**PROBLEM TO WORK ON:** Give back the full set of entries exactly, keeping each line intact.

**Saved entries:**
[Start of Attachment]
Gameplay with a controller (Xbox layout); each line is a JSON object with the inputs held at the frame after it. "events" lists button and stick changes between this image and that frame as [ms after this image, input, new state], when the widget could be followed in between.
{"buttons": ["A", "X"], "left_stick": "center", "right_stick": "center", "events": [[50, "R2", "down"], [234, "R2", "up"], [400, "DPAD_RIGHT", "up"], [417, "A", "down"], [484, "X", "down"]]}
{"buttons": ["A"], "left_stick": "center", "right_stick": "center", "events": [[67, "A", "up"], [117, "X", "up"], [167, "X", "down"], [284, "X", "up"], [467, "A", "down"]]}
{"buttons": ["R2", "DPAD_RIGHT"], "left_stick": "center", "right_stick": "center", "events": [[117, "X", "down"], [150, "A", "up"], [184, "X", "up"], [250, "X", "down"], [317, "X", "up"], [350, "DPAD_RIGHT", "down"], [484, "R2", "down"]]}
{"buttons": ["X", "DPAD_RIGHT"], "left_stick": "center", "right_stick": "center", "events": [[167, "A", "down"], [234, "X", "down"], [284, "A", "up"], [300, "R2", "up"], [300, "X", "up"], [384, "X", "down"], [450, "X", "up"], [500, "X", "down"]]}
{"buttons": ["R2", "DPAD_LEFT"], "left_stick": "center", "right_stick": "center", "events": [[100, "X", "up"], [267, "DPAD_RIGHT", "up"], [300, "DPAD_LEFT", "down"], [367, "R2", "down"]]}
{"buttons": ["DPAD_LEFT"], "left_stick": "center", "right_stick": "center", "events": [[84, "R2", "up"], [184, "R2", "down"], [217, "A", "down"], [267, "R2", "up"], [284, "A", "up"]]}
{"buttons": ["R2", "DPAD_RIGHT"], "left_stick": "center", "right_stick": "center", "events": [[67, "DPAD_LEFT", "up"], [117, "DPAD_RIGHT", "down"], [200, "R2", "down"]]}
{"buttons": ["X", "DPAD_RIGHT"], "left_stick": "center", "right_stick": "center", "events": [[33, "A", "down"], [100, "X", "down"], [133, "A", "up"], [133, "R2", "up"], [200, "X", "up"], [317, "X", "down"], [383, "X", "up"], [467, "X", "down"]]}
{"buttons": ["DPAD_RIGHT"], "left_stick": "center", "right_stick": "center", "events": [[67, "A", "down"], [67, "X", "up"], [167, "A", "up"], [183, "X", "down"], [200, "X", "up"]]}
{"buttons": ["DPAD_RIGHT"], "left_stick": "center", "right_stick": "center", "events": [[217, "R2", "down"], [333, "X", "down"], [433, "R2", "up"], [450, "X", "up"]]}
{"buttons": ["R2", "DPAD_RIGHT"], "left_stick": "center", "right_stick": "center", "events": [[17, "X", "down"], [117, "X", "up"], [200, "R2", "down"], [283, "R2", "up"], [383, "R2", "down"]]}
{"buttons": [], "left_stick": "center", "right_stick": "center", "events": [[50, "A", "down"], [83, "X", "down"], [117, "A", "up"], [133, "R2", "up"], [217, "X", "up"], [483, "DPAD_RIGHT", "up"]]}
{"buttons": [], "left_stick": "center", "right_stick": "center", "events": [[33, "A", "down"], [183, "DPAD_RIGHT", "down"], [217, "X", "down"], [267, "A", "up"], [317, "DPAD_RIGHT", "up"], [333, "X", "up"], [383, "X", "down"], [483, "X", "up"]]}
[End of Attachment]
**WRITTEN ANSWER:**
Gameplay with a controller (Xbox layout); each line is a JSON object with the inputs held at the frame after it. "events" lists button and stick changes between this image and that frame as [ms after this image, input, new state], when the widget could be followed in between.
{"buttons": ["A", "X"], "left_stick": "center", "right_stick": "center", "events": [[50, "R2", "down"], [234, "R2", "up"], [400, "DPAD_RIGHT", "up"], [417, "A", "down"], [484, "X", "down"]]}
{"buttons": ["A"], "left_stick": "center", "right_stick": "center", "events": [[67, "A", "up"], [117, "X", "up"], [167, "X", "down"], [284, "X", "up"], [467, "A", "down"]]}
{"buttons": ["R2", "DPAD_RIGHT"], "left_stick": "center", "right_stick": "center", "events": [[117, "X", "down"], [150, "A", "up"], [184, "X", "up"], [250, "X", "down"], [317, "X", "up"], [350, "DPAD_RIGHT", "down"], [484, "R2", "down"]]}
{"buttons": ["X", "DPAD_RIGHT"], "left_stick": "center", "right_stick": "center", "events": [[167, "A", "down"], [234, "X", "down"], [284, "A", "up"], [300, "R2", "up"], [300, "X", "up"], [384, "X", "down"], [450, "X", "up"], [500, "X", "down"]]}
{"buttons": ["R2", "DPAD_LEFT"], "left_stick": "center", "right_stick": "center", "events": [[100, "X", "up"], [267, "DPAD_RIGHT", "up"], [300, "DPAD_LEFT", "down"], [367, "R2", "down"]]}
{"buttons": ["DPAD_LEFT"], "left_stick": "center", "right_stick": "center", "events": [[84, "R2", "up"], [184, "R2", "down"], [217, "A", "down"], [267, "R2", "up"], [284, "A", "up"]]}
{"buttons": ["R2", "DPAD_RIGHT"], "left_stick": "center", "right_stick": "center", "events": [[67, "DPAD_LEFT", "up"], [117, "DPAD_RIGHT", "down"], [200, "R2", "down"]]}
{"buttons": ["X", "DPAD_RIGHT"], "left_stick": "center", "right_stick": "center", "events": [[33, "A", "down"], [100, "X", "down"], [133, "A", "up"], [133, "R2", "up"], [200, "X", "up"], [317, "X", "down"], [383, "X", "up"], [467, "X", "down"]]}
{"buttons": ["DPAD_RIGHT"], "left_stick": "center", "right_stick": "center", "events": [[67, "A", "down"], [67, "X", "up"], [167, "A", "up"], [183, "X", "down"], [200, "X", "up"]]}
{"buttons": ["DPAD_RIGHT"], "left_stick": "center", "right_stick": "center", "events": [[217, "R2", "down"], [333, "X", "down"], [433, "R2", "up"], [450, "X", "up"]]}
{"buttons": ["R2", "DPAD_RIGHT"], "left_stick": "center", "right_stick": "center", "events": [[17, "X", "down"], [117, "X", "up"], [200, "R2", "down"], [283, "R2", "up"], [383, "R2", "down"]]}
{"buttons": [], "left_stick": "center", "right_stick": "center", "events": [[50, "A", "down"], [83, "X", "down"], [117, "A", "up"], [133, "R2", "up"], [217, "X", "up"], [483, "DPAD_RIGHT", "up"]]}
{"buttons": [], "left_stick": "center", "right_stick": "center", "events": [[33, "A", "down"], [183, "DPAD_RIGHT", "down"], [217, "X", "down"], [267, "A", "up"], [317, "DPAD_RIGHT", "up"], [333, "X", "up"], [383, "X", "down"], [483, "X", "up"]]}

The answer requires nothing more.